Researchers Develop Genetic Tools to Engineer Common Gut Bacterium
News Jul 10, 2015
MIT's Timothy Lu and his colleagues developed genetic tools based on unique promoter and ribosome-binding sites in the bacterium to be used as sensors, memory switches, and circuits to control bacterial gene expression.
Such tools have been developed for other gut bacteria like Escherichia coliand Lactococcus lactis, but they are only present in the gut at low levels, the researchers noted, while B. thetaiotaomicron is typically more common.
"We wanted to work with strains like B. thetaiotaomicron that are present in many people in abundant levels, and can stably colonize the gut for long periods of time," said Lu, an associate professor of biological engineering, in a statement.
Lu and his colleagues combined certain promoters and ribosome-binding sites to generate parts that could be used to engineer systems in B. thetaiotaomicron.
They first constructed four promoter variants based on the bacterial constitutive promoter sigma factor BT1311 that, when tied to a luciferase reporter gene, exhibited a 20-fold range of gene expression.
By adding these promoters to RBSs of varying strengths, the researchers also developed an RBS library that spans a more than 10,000-fold range of gene expression. To further fine-tune their control of bacterial gene expression, the researchers uncovered a set of eight RBS sequences that yielded a 1,000-fold gene-expression range at about even increments.

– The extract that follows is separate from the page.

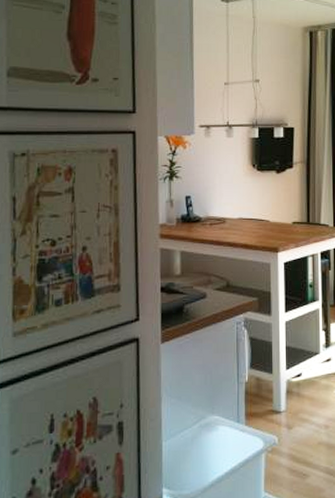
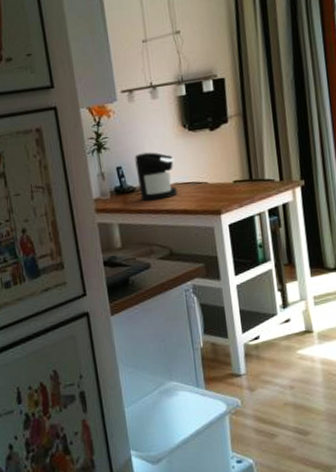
coffee maker: none [204,186,242,232] -> present [135,152,178,201]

"Using these parts, we built four sensors that can be encoded in the bacterium's DNA that respond to a signal to switch genes on and off inside B. thetaiotaomicron," Christopher Voigt, a professor of biological engineering at MIT, said in a statement.
For instance, the researchers took advantage of the B. thetaiotaomicronrhamnose metabolic pathway to generate a rhamnose-inducible system in which RhaR activates transcription at the PBT3763 promoter. To test this system, they paired it with a luciferase reporter gene, and they noted its expression was conditional upon rhamnose concentration.
They also developed inducible systems based on Bacteroides hybrid two-component systems induced by chondroitin sulfate and arabinogalactan, respectively, as well as an isopropyl b-D-1-thiogalactopyranoside-inducible system based on the E. coli LacI system.
Meanwhile, the MIT team also designed a serine integrase-based memory circuit — serine integrases catalyze unidirectional inversion of DNA between two recognition sequences — so that they'd have a signal to indicate when B. thetaiotaomicron encountered certain stimuli of interest, such as inflammation.
After identifying serine integrases that work in B. thetaiotaomicron, the researchers placed one under the control of the rhamnose-inducible promoter to develop an inducible memory switch. This switch, the researchers reported, responded to increasing concentrations of rhamnose.
To develop a more complex gene circuit, the researchers turned to a CRISPR interference-mediated system to knock down gene expression and affect the metabolic capacity of B. thetaiotaomicron and its resistance to certain antimicrobial peptides.
For example, they designed a guide RNA to repress BT1754, which is essential for fructose metabolism, and integrated it into the B. thetaiotaomicron with an IPTG-inducible dCas9 cassette. Neither induction nor repression of BT175 affected growth on glucose media, the researchers reported, but its induction did decrease growth on MM-fructose.
The researchers tested these systems out in the mouse gut, finding signs of luciferase activity in mouse feces when the mice were exposed to system triggers like arabinogalactan. In addition, the memory switch exhibited signs of switching after mice colonized with bacteria containing it were exposed to rhamnose.
These tools, the researchers said, set the stage for microbiome engineering.
They argued that B. thetaiotaomicron could be used to keep an eye on the gut microbiome and serve as a diagnostic or therapeutic tool.
"[W]e want to have high sensitivity and specificity when diagnosing disease with engineered bacteria," Lu said. "To achieve this, we could engineer bacteria to detect multiple biomarkers, and only trigger a response when they are all present."